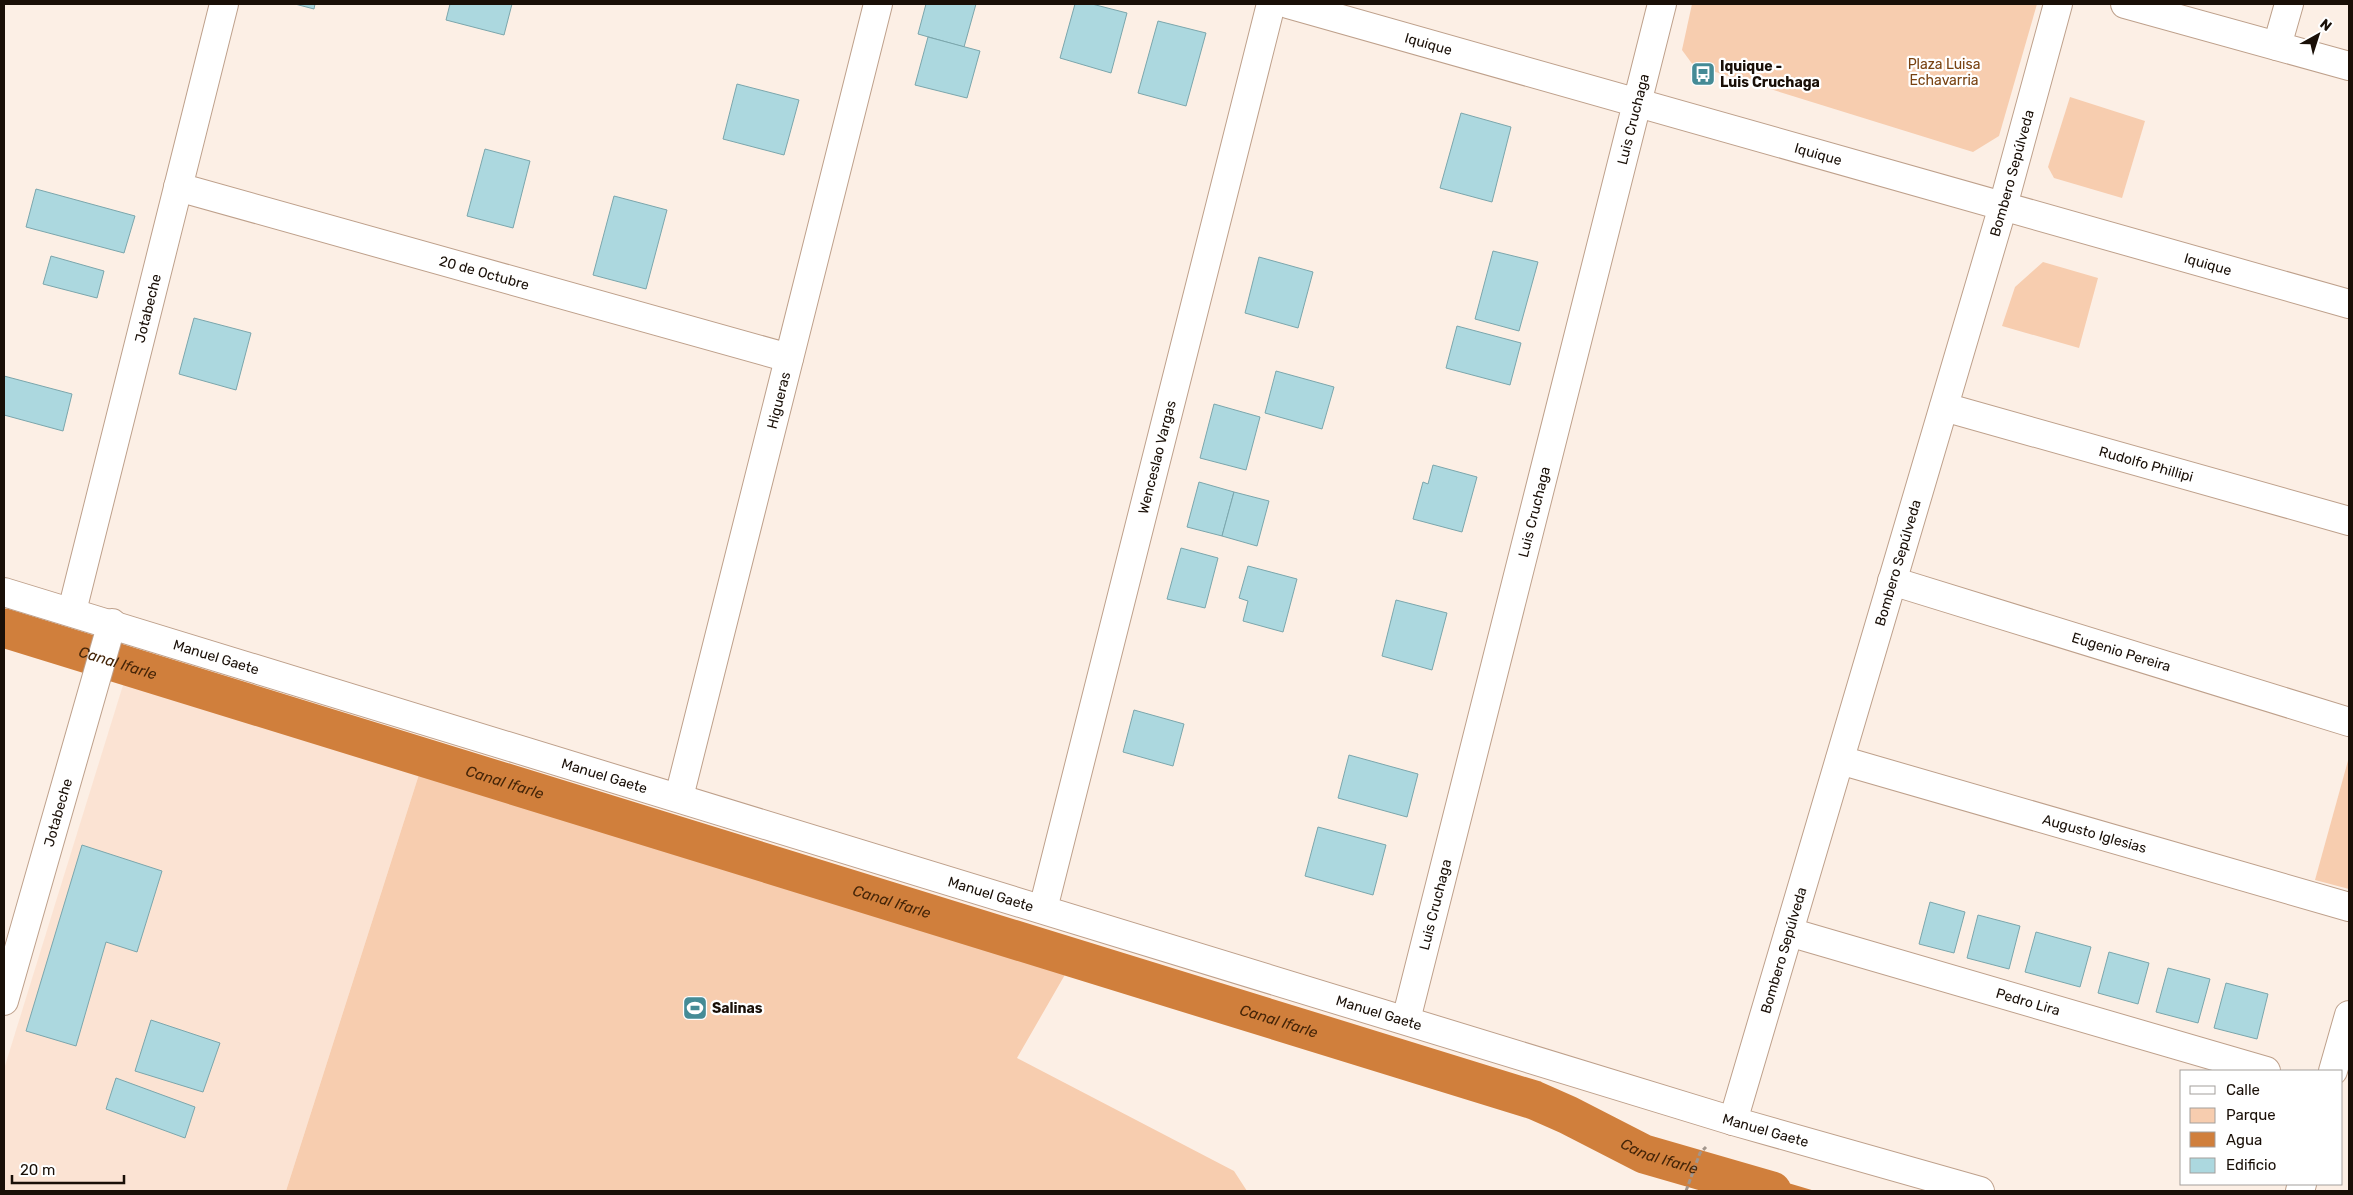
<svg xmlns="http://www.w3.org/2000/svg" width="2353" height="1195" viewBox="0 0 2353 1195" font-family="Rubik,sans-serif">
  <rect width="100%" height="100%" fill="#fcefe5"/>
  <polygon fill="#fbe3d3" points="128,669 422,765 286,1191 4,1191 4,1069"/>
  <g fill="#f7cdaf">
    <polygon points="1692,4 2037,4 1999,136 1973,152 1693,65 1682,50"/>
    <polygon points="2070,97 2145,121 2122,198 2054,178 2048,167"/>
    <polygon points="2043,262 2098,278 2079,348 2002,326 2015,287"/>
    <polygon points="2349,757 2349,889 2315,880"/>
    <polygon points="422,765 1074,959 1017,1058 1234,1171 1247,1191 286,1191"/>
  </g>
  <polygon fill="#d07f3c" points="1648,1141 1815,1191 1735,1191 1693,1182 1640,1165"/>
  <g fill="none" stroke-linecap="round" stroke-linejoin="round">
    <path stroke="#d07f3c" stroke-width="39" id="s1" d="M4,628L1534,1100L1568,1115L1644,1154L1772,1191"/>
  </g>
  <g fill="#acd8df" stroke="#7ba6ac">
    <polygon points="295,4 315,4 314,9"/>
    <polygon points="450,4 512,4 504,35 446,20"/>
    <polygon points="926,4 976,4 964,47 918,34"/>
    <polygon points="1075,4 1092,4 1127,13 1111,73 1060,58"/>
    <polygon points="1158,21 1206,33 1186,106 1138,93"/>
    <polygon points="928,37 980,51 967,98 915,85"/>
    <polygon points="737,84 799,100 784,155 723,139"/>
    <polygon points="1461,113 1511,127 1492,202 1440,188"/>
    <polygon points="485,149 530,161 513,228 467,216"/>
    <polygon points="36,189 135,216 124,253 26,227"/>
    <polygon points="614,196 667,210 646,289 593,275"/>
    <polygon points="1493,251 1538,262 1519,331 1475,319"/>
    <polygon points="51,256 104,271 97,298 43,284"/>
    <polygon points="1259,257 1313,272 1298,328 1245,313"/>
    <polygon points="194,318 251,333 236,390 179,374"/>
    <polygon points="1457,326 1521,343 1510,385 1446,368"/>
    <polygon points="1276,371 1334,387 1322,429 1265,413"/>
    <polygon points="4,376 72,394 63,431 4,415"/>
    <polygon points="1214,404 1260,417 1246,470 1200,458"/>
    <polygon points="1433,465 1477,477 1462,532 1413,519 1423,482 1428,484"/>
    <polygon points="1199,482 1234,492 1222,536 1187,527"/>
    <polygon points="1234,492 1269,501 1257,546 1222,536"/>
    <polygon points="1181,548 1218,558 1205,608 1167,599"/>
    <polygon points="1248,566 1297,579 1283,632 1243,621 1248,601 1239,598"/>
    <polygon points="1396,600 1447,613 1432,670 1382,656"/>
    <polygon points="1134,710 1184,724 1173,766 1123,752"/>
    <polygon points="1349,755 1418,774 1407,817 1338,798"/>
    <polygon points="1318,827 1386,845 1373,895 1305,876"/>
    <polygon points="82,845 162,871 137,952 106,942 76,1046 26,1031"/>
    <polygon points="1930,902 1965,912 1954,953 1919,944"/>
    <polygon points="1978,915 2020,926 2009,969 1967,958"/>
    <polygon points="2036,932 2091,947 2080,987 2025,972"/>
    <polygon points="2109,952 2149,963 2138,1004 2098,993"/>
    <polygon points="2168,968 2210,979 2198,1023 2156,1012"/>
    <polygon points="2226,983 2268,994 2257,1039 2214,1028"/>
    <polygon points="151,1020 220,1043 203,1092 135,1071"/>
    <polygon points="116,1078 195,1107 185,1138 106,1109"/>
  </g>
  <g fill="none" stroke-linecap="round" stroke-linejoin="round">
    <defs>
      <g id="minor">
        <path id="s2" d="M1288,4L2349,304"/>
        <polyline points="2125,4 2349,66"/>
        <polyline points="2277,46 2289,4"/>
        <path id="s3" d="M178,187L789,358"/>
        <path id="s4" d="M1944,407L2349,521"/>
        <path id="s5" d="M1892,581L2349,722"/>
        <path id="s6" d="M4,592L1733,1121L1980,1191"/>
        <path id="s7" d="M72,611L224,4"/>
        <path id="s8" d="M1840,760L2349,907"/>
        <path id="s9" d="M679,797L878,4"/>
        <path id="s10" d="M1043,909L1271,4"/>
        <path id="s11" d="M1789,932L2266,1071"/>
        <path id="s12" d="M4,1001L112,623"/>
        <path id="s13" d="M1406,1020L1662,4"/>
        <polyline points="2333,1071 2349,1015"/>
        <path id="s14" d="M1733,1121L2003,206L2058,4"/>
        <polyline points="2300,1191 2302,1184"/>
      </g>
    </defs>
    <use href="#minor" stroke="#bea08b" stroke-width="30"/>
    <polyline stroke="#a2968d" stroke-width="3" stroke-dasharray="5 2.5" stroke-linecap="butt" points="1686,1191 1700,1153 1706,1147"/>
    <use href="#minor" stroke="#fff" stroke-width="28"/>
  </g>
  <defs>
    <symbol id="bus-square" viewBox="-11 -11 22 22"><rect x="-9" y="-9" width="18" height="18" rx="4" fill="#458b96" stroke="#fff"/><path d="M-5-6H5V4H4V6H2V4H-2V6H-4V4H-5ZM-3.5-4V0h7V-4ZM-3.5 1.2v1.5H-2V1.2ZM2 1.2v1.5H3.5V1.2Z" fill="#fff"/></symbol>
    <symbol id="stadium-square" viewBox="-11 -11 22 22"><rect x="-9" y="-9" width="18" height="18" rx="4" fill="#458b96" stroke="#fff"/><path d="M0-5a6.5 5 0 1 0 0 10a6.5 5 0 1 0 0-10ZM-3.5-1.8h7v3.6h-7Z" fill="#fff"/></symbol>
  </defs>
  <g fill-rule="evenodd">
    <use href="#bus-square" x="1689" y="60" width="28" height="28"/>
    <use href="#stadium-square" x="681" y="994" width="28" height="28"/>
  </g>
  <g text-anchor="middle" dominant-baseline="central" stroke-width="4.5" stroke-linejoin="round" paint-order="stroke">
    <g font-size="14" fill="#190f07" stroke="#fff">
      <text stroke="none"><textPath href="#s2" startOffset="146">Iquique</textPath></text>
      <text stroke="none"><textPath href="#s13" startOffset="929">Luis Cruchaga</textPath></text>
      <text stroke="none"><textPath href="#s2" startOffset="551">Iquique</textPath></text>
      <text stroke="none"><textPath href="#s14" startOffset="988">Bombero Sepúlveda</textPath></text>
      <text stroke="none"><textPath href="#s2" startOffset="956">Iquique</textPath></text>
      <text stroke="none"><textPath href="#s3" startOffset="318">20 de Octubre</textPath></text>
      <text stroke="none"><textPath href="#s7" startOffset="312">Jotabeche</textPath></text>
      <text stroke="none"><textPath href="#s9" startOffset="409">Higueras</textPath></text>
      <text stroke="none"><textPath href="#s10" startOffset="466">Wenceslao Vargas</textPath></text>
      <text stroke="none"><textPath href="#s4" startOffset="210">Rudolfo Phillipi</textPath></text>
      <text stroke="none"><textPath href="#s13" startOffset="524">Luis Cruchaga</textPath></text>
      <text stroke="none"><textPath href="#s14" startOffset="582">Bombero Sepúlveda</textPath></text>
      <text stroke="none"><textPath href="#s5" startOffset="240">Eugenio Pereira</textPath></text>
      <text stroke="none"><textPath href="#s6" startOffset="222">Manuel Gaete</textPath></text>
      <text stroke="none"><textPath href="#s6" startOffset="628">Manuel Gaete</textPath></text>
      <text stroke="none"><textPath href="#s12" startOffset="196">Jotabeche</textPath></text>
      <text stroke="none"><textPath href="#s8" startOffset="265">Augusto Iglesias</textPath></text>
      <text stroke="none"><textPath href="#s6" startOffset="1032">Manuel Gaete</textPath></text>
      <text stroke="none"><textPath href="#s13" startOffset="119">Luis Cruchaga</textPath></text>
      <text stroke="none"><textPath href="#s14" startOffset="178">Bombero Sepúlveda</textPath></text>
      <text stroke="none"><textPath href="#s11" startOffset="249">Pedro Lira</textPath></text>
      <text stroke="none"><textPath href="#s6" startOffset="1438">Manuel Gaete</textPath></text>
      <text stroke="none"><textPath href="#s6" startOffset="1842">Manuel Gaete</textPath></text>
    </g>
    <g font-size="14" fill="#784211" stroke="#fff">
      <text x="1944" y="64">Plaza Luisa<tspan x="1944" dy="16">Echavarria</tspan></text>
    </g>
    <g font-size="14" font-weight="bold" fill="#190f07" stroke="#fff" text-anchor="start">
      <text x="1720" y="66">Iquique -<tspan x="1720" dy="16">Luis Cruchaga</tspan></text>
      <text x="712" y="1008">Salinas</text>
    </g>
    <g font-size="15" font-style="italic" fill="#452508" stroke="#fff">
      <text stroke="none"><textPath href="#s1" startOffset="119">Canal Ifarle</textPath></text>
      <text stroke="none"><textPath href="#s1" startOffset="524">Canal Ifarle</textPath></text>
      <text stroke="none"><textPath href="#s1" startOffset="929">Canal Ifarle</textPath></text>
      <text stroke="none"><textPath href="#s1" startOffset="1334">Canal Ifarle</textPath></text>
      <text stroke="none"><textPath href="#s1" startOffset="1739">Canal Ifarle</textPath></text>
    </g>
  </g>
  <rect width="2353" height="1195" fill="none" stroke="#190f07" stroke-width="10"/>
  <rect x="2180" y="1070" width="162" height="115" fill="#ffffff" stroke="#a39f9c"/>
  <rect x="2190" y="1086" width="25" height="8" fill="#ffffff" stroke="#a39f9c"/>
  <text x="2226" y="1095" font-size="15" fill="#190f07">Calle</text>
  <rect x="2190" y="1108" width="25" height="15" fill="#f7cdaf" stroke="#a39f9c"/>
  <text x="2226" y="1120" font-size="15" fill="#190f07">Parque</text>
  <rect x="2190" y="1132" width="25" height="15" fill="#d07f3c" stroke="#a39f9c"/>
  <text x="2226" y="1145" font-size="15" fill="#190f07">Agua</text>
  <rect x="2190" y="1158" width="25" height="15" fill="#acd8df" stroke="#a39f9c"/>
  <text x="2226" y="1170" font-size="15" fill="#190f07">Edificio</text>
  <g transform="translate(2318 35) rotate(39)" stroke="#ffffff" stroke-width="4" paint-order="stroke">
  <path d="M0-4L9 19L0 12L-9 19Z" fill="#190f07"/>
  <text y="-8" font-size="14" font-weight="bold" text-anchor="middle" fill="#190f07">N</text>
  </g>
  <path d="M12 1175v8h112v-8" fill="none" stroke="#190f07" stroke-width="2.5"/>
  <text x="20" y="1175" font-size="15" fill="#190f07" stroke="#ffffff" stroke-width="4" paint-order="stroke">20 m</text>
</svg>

*EXERCISE DIRECTIONS*
In the material above, find every line that has the string "middle" and pull those lines out.

*THE ANSWER*
  <g text-anchor="middle" dominant-baseline="central" stroke-width="4.5" stroke-linejoin="round" paint-order="stroke">
  <text y="-8" font-size="14" font-weight="bold" text-anchor="middle" fill="#190f07">N</text>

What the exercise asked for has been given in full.